# Work instructions
Omit all images, then repeat exactly the lines below from the one containing "right eye: (135, 350)" through the one containing "right shoulder: (158, 143)", both ends included.

# Data extracts
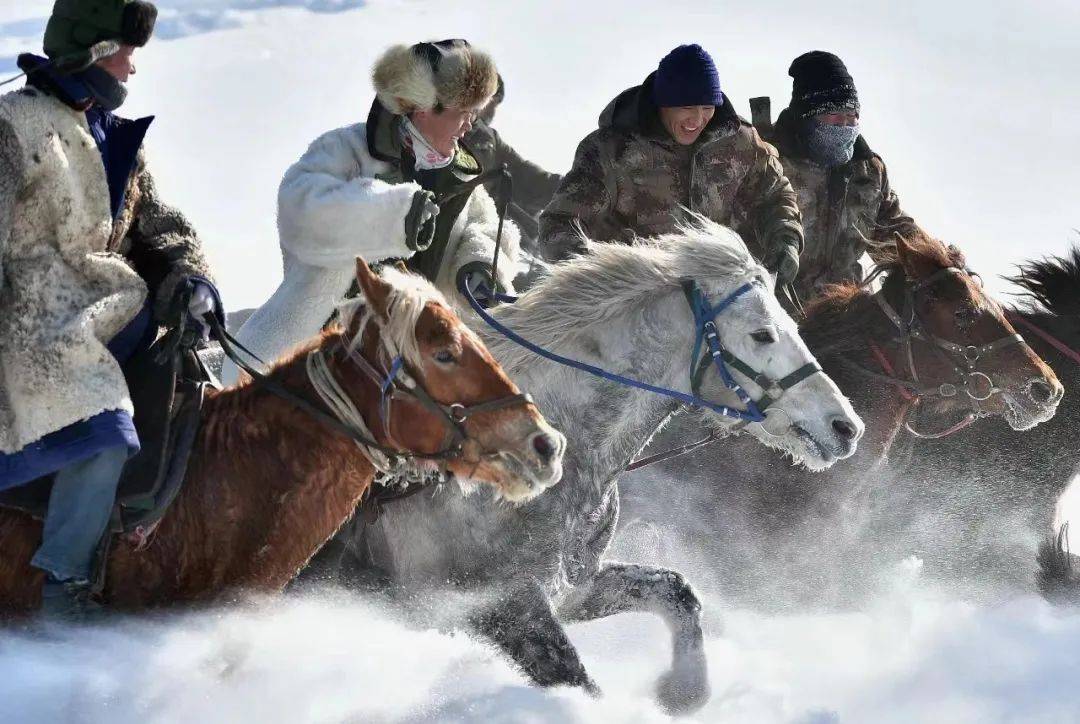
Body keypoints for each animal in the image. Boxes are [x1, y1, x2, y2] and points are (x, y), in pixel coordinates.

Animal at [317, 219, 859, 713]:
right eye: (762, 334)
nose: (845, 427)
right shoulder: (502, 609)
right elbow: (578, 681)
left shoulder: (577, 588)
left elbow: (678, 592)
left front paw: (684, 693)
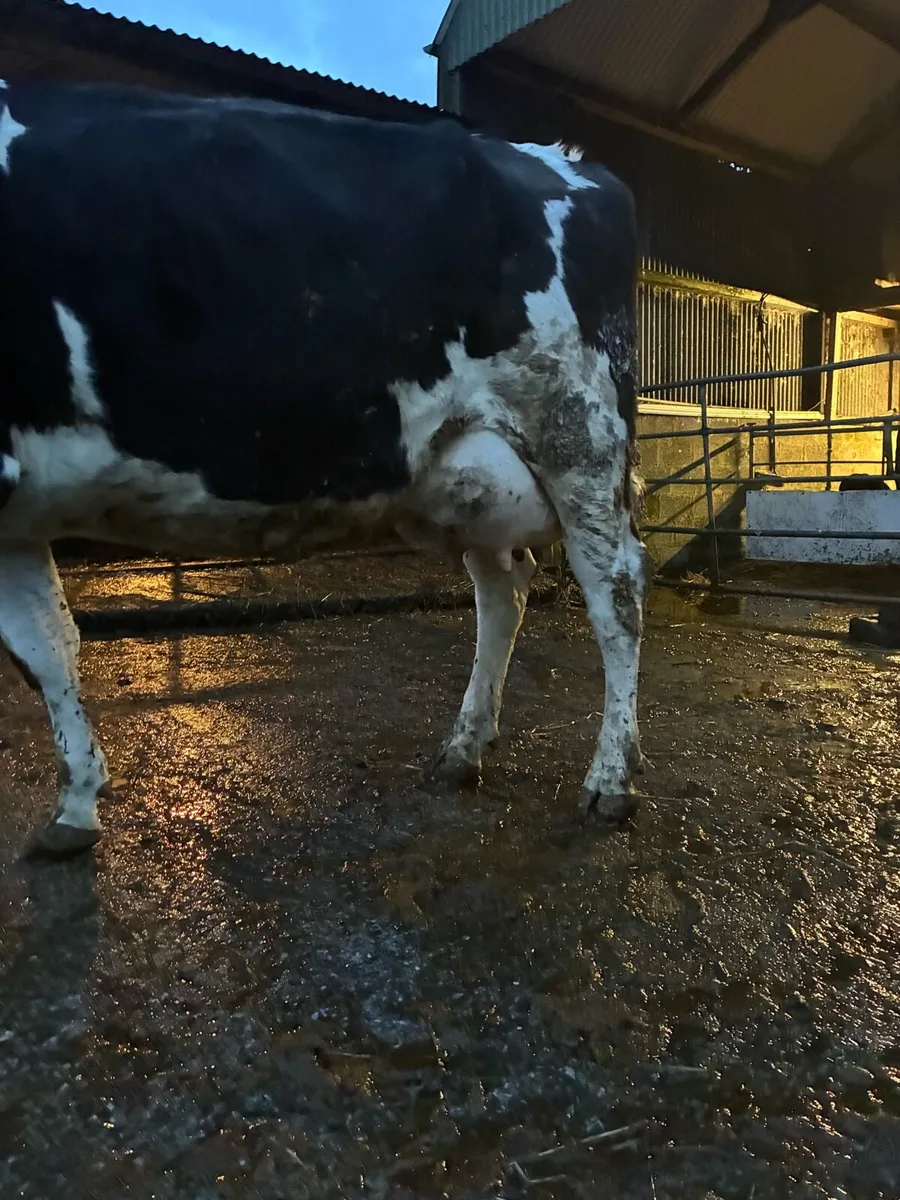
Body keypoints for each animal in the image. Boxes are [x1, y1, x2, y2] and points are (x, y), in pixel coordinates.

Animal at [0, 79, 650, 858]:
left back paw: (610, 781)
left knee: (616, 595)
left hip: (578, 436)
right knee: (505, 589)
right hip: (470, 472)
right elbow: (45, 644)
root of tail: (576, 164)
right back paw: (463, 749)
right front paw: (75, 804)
...
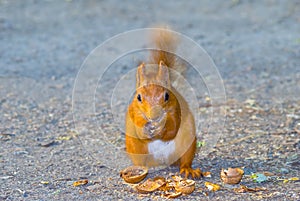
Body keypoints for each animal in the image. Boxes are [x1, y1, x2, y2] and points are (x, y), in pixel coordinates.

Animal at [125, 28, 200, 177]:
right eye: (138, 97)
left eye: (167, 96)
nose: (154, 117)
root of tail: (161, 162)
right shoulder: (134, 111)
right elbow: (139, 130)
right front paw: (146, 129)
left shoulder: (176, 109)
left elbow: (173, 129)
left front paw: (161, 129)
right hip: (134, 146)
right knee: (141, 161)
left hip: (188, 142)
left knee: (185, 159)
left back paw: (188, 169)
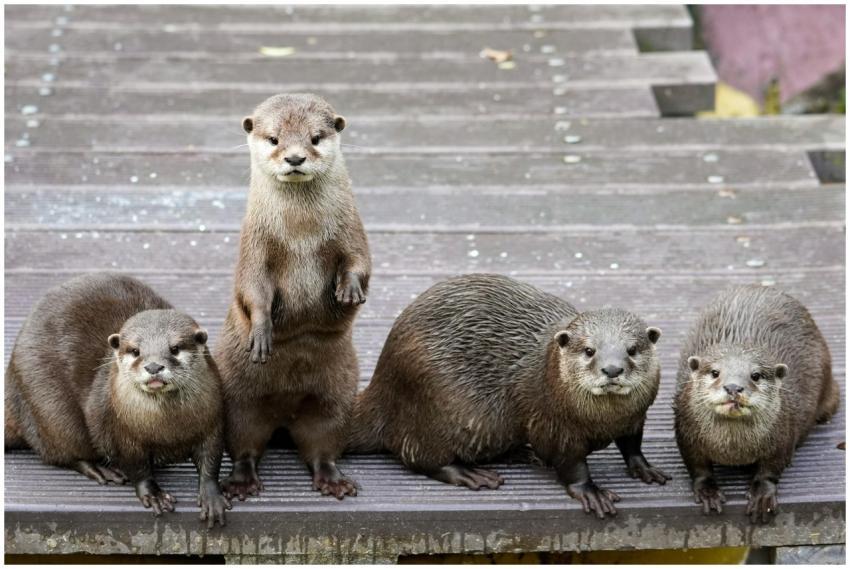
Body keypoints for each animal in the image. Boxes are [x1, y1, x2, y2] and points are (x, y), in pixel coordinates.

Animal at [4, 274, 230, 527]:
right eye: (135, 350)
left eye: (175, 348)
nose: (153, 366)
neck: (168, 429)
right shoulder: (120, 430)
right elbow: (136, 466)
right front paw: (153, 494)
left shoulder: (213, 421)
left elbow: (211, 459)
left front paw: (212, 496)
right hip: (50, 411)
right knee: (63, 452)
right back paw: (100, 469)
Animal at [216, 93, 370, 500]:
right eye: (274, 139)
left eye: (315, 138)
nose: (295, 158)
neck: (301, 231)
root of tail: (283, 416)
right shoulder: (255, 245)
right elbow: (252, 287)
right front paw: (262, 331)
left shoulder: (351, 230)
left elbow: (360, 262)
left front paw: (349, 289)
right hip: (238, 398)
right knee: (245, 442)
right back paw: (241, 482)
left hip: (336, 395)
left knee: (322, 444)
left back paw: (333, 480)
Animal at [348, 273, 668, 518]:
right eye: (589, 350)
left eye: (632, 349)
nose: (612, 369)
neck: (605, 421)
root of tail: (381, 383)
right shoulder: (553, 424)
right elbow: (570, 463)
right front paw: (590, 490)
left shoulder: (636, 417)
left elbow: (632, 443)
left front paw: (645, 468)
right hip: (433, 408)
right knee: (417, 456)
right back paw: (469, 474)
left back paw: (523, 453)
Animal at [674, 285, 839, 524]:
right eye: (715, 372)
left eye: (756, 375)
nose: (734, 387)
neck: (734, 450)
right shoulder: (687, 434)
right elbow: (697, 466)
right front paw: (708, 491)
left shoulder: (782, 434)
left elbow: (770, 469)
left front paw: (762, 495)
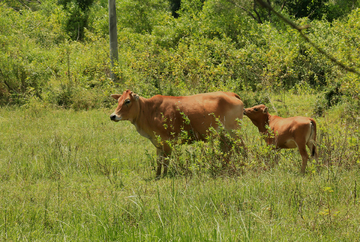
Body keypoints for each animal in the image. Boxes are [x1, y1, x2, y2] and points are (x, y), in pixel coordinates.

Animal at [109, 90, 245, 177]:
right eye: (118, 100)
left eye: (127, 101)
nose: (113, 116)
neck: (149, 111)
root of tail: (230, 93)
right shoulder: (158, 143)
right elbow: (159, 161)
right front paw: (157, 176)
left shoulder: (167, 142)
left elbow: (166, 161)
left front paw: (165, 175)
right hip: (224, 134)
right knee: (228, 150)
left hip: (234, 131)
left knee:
==
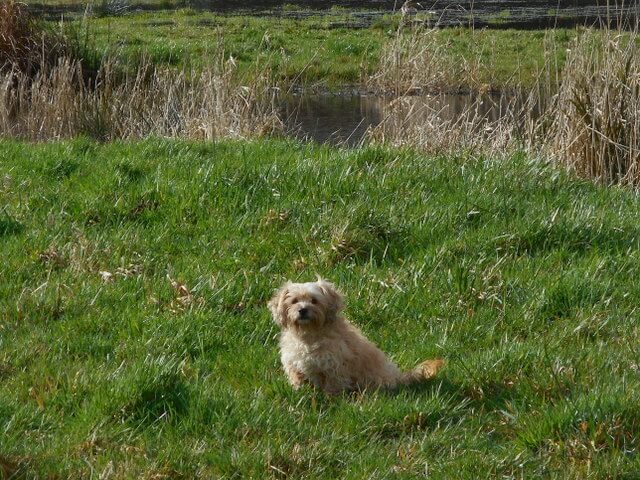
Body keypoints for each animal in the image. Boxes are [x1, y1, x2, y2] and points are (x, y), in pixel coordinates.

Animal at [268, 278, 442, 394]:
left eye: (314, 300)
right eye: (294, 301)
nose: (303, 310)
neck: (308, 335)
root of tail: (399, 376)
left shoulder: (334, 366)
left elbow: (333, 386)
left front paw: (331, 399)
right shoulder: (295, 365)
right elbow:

# Exercise answer
right eye: (135, 350)
left eye: (175, 348)
nose: (153, 366)
neck: (168, 429)
right shoulder: (120, 430)
right elbow: (136, 466)
right front paw: (153, 494)
left shoulder: (213, 421)
left elbow: (211, 459)
left front paw: (212, 496)
right hip: (50, 411)
right knee: (63, 452)
right back paw: (100, 469)
Animal at [216, 93, 370, 500]:
right eye: (274, 139)
left eye: (315, 138)
nose: (295, 158)
neck: (301, 231)
root of tail: (283, 416)
right shoulder: (255, 245)
right elbow: (252, 287)
right front paw: (262, 331)
left shoulder: (351, 230)
left elbow: (360, 262)
left front paw: (349, 289)
right hip: (238, 398)
right knee: (245, 442)
right back paw: (241, 482)
left hip: (336, 395)
left knee: (322, 444)
left back paw: (333, 480)
Animal at [348, 273, 668, 518]:
right eye: (589, 350)
left eye: (632, 349)
nose: (612, 369)
neck: (605, 421)
root of tail: (381, 383)
right shoulder: (553, 424)
right elbow: (570, 463)
right front paw: (590, 490)
left shoulder: (636, 417)
left elbow: (632, 443)
left front paw: (645, 468)
right hip: (433, 408)
right knee: (417, 456)
right back paw: (469, 474)
left back paw: (523, 453)
Animal at [674, 285, 839, 524]:
right eye: (715, 372)
left eye: (756, 375)
nose: (734, 387)
neck: (734, 450)
right shoulder: (687, 434)
right elbow: (697, 466)
right front paw: (708, 491)
left shoulder: (782, 434)
left elbow: (770, 469)
left front paw: (762, 495)
Body keypoints for each animal in the image. Boxes are [x1, y1, x2, y2] and points are (x, y), in pixel coordinates.

Animal at [109, 90, 245, 177]:
right eye: (118, 100)
left eye: (127, 101)
nose: (113, 116)
neck: (149, 111)
root of tail: (230, 93)
right shoulder: (158, 143)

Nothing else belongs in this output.